A Permanent Corporate Tax Holiday at an Even Lower Rate?
Even as the business community spends millions of dollars lobbying Congress for a large, temporary tax cut on foreign profits that corporations repatriate to the United States, Republicans on the House Ways and Means Committee are proposing a larger, permanent tax cut on those profits.
So if you think a repatriation holiday is a bad idea (and evidence from a range of independent studies shows you’re right), then the GOP proposal to adopt a territorial system of international taxation is an even worse idea — a “repatriation holiday on steroids,” as former Joint Tax Committee chief of staff Edward Kleinbard puts it.
Under a repatriation holiday, corporations would get a bargain-basement tax rate of 5.25 percent on repatriated profits, compared to the regular 35 percent rate they pay on domestic profits. Proponents claim this would create domestic jobs and economic growth. But, that didn’t happen when Congress enacted a holiday in 2004, and Wall Street analysts like Goldman Sachs have concluded that another holiday would have only minimal economic impact.
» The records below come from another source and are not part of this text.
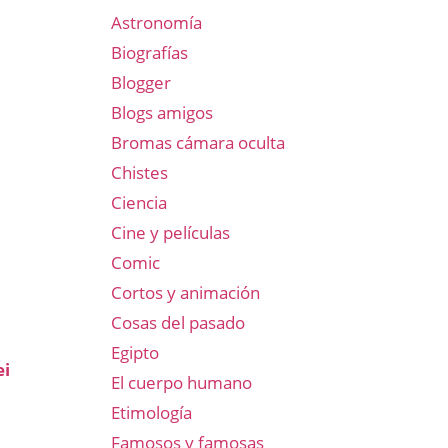
Astronomía
Biografías
Blogger
Blogs amigos
Bromas cámara oculta
Chistes
Ciencia
Cine y películas
Comic
Cortos y animación
Cosas del pasado
Egipto
ei
El cuerpo humano
Etimología
Famosos y famosas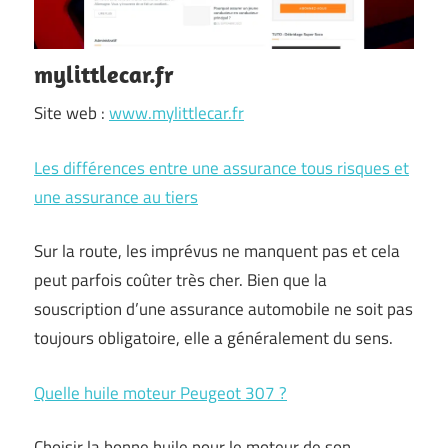
mylittlecar.fr
Site web :
www.mylittlecar.fr
Les différences entre une assurance tous risques et
une assurance au tiers
Sur la route, les imprévus ne manquent pas et cela
peut parfois coûter très cher. Bien que la
souscription d’une assurance automobile ne soit pas
toujours obligatoire, elle a généralement du sens.
Quelle huile moteur Peugeot 307 ?
Choisir la bonne huile pour le moteur de son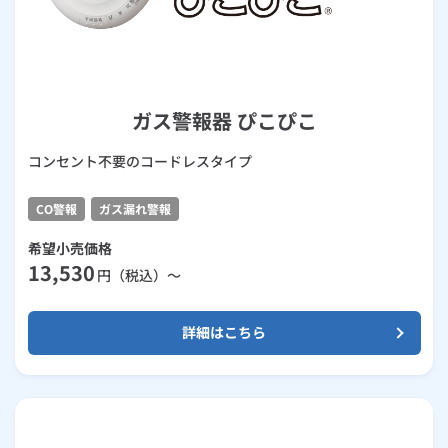
ガス警報器 ぴこぴこ
コンセント不要のコードレスタイプ
CO警報
ガス漏れ警報
希望小売価格
13,530
円（税込）～
詳細はこちら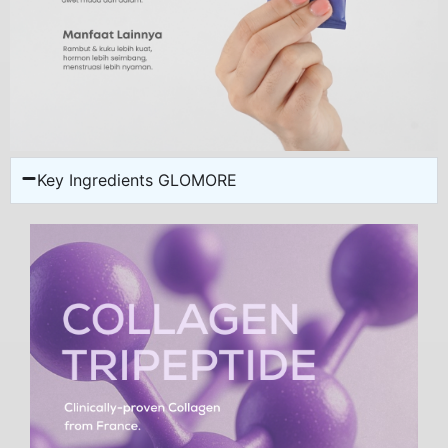
Key Ingredients GLOMORE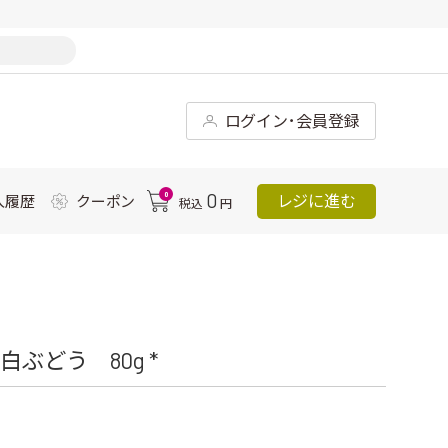
ログイン･会員登録
0
0
レジに進む
入履歴
クーポン
税込
円
ぶどう 80g *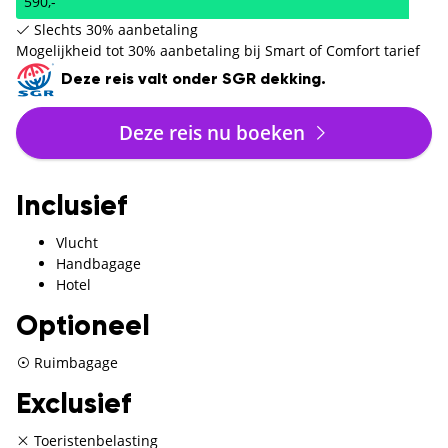
590,-
Slechts 30% aanbetaling
Mogelijkheid tot 30% aanbetaling bij Smart of Comfort tarief
Deze reis valt onder SGR dekking.
Deze reis nu boeken
Inclusief
Vlucht
Handbagage
Hotel
Optioneel
Ruimbagage
Exclusief
Toeristenbelasting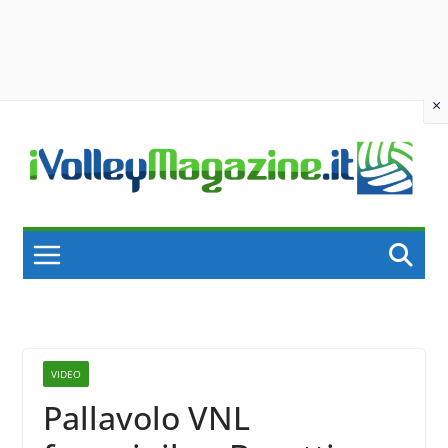
×
Skip
to
content
VIDEO
Pallavolo VNL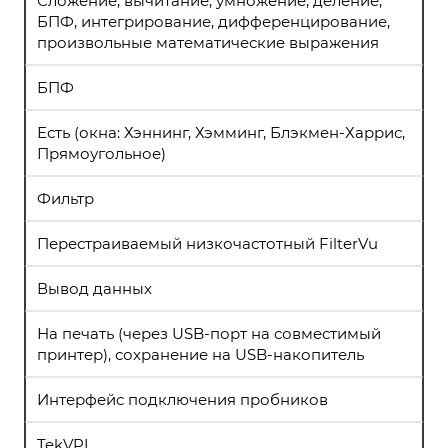
Сложение, вычитание, умножение, деление,
БПФ, интегрирование, дифференцирование,
произвольные математические выражения
БПФ
Есть (окна: Хэннинг, Хэмминг, Блэкмен-Харрис,
Прямоугольное)
Фильтр
Перестраиваемый низкочастотный FilterVu
Вывод данных
На печать (через USB-порт на совместимый
принтер), сохранение на USB-накопитель
Интерфейс подключения пробников
TekVPI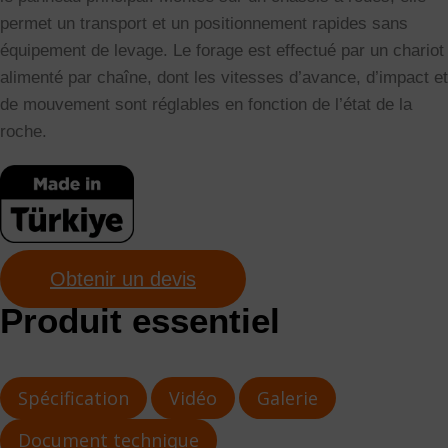
permet un transport et un positionnement rapides sans
équipement de levage. Le forage est effectué par un chariot
alimenté par chaîne, dont les vitesses d’avance, d’impact et
de mouvement sont réglables en fonction de l’état de la
roche.
Obtenir un devis
Produit essentiel
Spécification
Vidéo
Galerie
Document technique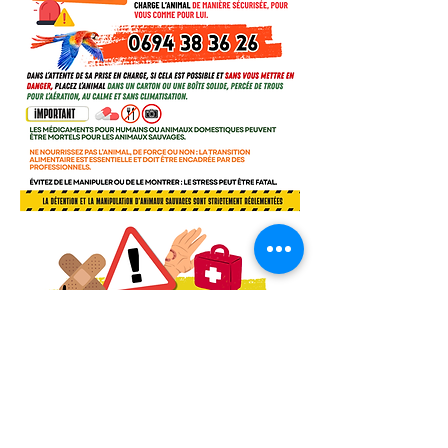
Merci de votre visite
.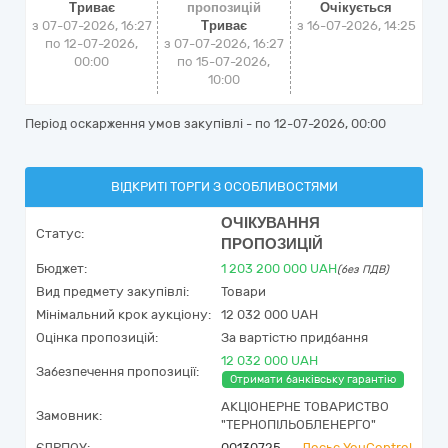
Триває
пропозицій
Очікується
з 07-07-2026, 16:27
Триває
з
16-07-2026, 14:25
по 12-07-2026,
з 07-07-2026, 16:27
00:00
по 15-07-2026,
10:00
Період оскарження умов закупівлі - по
12-07-2026, 00:00
ВІДКРИТІ ТОРГИ З ОСОБЛИВОСТЯМИ
ОЧІКУВАННЯ
Статус:
ПРОПОЗИЦІЙ
Бюджет:
1 203 200 000
UAH
(без ПДВ)
Вид предмету закупівлі:
Товари
Мінімальний крок аукціону:
12 032 000 UAH
Оцінка пропозицій:
За вартістю придбання
12 032 000 UAH
Забезпечення пропозиції:
Отримати банківську гарантію
АКЦІОНЕРНЕ ТОВАРИСТВО
Замовник:
"ТЕРНОПІЛЬОБЛЕНЕРГО"
ЄДРПОУ:
00130725
Досьє YouControl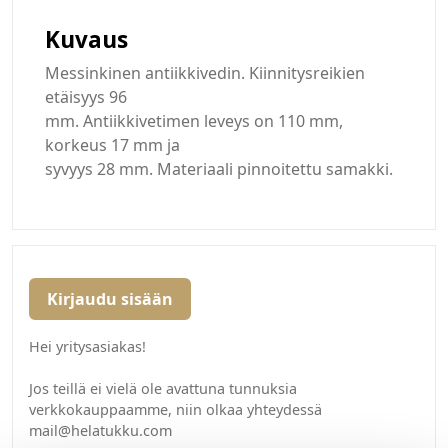
Kuvaus
Messinkinen antiikkivedin. Kiinnitysreikien
etäisyys 96
mm. Antiikkivetimen leveys on 110 mm,
korkeus 17 mm ja
syvyys 28 mm. Materiaali pinnoitettu samakki.
Kirjaudu sisään
Hei yritysasiakas!
Jos teillä ei vielä ole avattuna tunnuksia
verkkokauppaamme, niin olkaa yhteydessä
mail@helatukku.com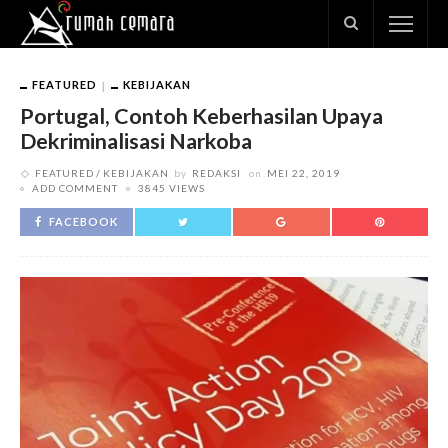
FEATURED
KEBIJAKAN
Portugal, Contoh Keberhasilan Upaya
Dekriminalisasi Narkoba
FEATURED
KEBIJAKAN
by
REDAKSI
on
MEI 22, 2019
ADD COMMENT
3845 VIEWS
FACEBOOK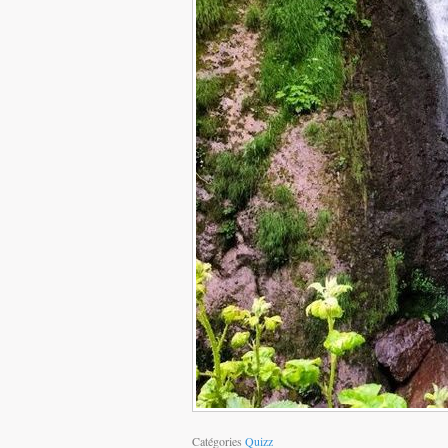
Catégories
Quizz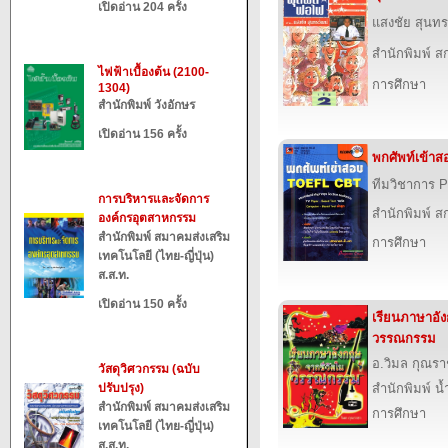
เปิดอ่าน 204 ครั้ง
แสงชัย สุนทร
สำนักพิมพ์ สก
ไฟฟ้าเบื้องต้น (2100-
การศึกษา
1304)
สำนักพิมพ์ วังอักษร
เปิดอ่าน 156 ครั้ง
พกศัพท์เข้า
ทีมวิชาการ P
การบริหารและจัดการ
สำนักพิมพ์ สก
องค์กรอุตสาหกรรม
สำนักพิมพ์ สมาคมส่งเสริม
การศึกษา
เทคโนโลยี (ไทย-ญี่ปุ่น)
ส.ส.ท.
เปิดอ่าน 150 ครั้ง
เรียนภาษาอั
วรรณกรรม
อ.วิมล กุณร
วัสดุวิศวกรรม (ฉบับ
ปรับปรุง)
สำนักพิมพ์ น
สำนักพิมพ์ สมาคมส่งเสริม
การศึกษา
เทคโนโลยี (ไทย-ญี่ปุ่น)
ส.ส.ท.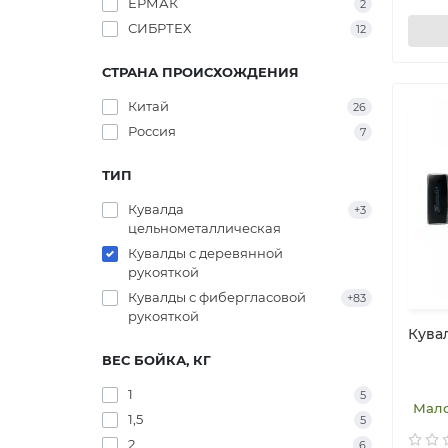
ЕРМАК
2
СИБРТЕХ
12
СТРАНА ПРОИСХОЖДЕНИЯ
Китай
26
Россия
7
ТИП
Кувалда
+3
цельнометаллическая
Кувалды с деревянной
рукояткой
Кувалды с фибергласовой
+83
рукояткой
Кувал
ВЕС БОЙКА, КГ
1
5
Мал
1,5
5
2
6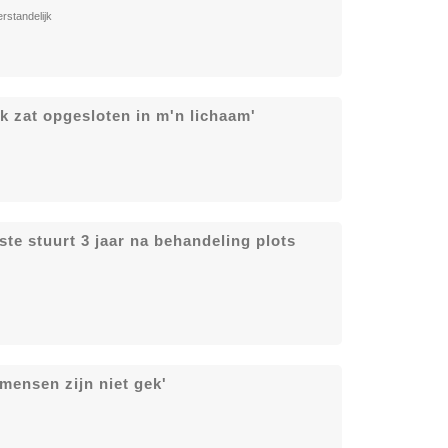
rstandelijk
Ik zat opgesloten in m'n lichaam'
te stuurt 3 jaar na behandeling plots
mensen zijn niet gek'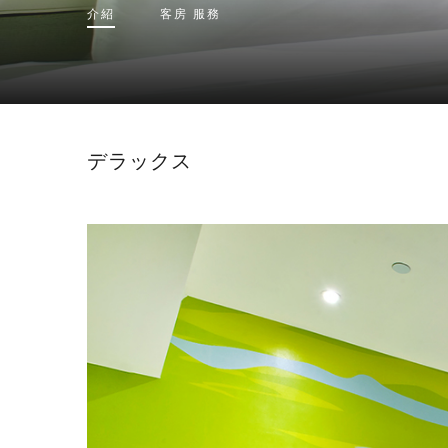
介紹
客房
服務
デラックス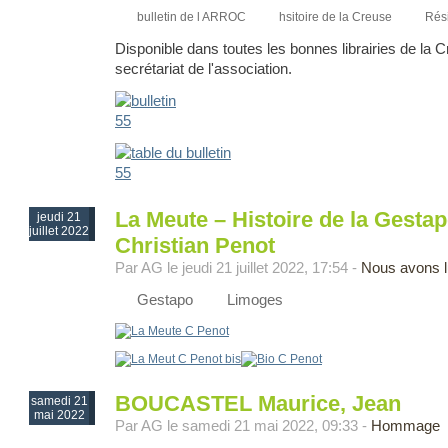
bulletin de l ARROC
hsitoire de la Creuse
Rés
Disponible dans toutes les bonnes librairies de la 
secrétariat de l'association.
La Meute – Histoire de la Gesta
jeudi 21
juillet 2022
Christian Penot
Par AG le jeudi 21 juillet 2022, 17:54 -
Nous avons l
Gestapo
Limoges
BOUCASTEL Maurice, Jean
samedi 21
mai 2022
Par AG le samedi 21 mai 2022, 09:33 -
Hommage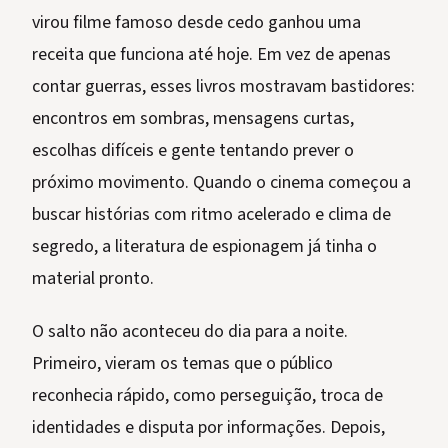
virou filme famoso desde cedo ganhou uma
receita que funciona até hoje. Em vez de apenas
contar guerras, esses livros mostravam bastidores:
encontros em sombras, mensagens curtas,
escolhas difíceis e gente tentando prever o
próximo movimento. Quando o cinema começou a
buscar histórias com ritmo acelerado e clima de
segredo, a literatura de espionagem já tinha o
material pronto.
O salto não aconteceu do dia para a noite.
Primeiro, vieram os temas que o público
reconhecia rápido, como perseguição, troca de
identidades e disputa por informações. Depois,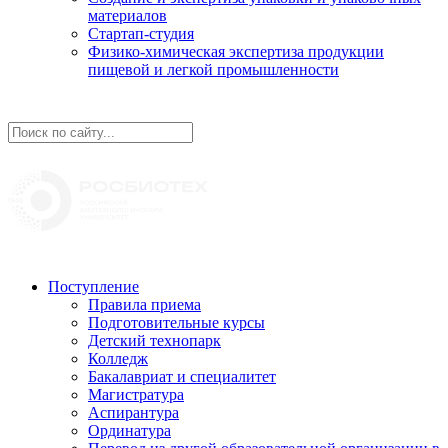
материалов
Стартап-студия
Физико-химическая экспертиза продукции
пищевой и легкой промышленности
Поступление
Правила приема
Подготовительные курсы
Детский технопарк
Колледж
Бакалавриат и специалитет
Магистратура
Аспирантура
Ординатура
Also, as the Joint Tax Committee and others have pointed out, another repatriation holiday would add billions to deficits.
Yet under the emerging corporate tax reform proposal from Ways and Means Republicans, corporations would pay an even lower rate on foreign profits — just 1.25 percent (see graph) — and on a permanent basis.
Giving foreign profits a large, permanent tax advantage over domestic profits would create a powerful incentive for companies to shift even more jobs and investments overseas — hardly what our economy needs.